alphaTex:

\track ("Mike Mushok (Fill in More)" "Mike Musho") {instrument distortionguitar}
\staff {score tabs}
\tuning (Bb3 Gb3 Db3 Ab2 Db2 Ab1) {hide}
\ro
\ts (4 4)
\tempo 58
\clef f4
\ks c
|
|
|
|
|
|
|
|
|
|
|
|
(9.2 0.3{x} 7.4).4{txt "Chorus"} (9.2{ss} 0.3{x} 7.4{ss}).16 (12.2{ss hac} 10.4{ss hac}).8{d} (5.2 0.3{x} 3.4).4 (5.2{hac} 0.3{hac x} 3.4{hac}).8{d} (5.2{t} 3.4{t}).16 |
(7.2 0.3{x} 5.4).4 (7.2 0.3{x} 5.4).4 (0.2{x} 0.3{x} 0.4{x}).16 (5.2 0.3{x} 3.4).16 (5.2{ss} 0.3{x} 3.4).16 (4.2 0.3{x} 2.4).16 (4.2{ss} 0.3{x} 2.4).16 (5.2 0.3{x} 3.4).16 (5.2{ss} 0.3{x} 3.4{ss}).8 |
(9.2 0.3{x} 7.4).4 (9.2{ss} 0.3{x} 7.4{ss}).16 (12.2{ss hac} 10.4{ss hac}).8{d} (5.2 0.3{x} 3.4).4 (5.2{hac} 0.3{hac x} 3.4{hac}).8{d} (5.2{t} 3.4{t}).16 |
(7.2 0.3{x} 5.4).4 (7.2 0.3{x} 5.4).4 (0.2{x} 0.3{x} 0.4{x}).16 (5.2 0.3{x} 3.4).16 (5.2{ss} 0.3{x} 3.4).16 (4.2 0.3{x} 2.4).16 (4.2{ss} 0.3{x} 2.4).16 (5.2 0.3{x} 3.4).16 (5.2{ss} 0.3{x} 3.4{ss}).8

WHAT YOU WILL DO: Tally how many lines of the material above contain the string "Chorus", matching case exactly, and reply with only that number.

SOLUTION BELOW: 1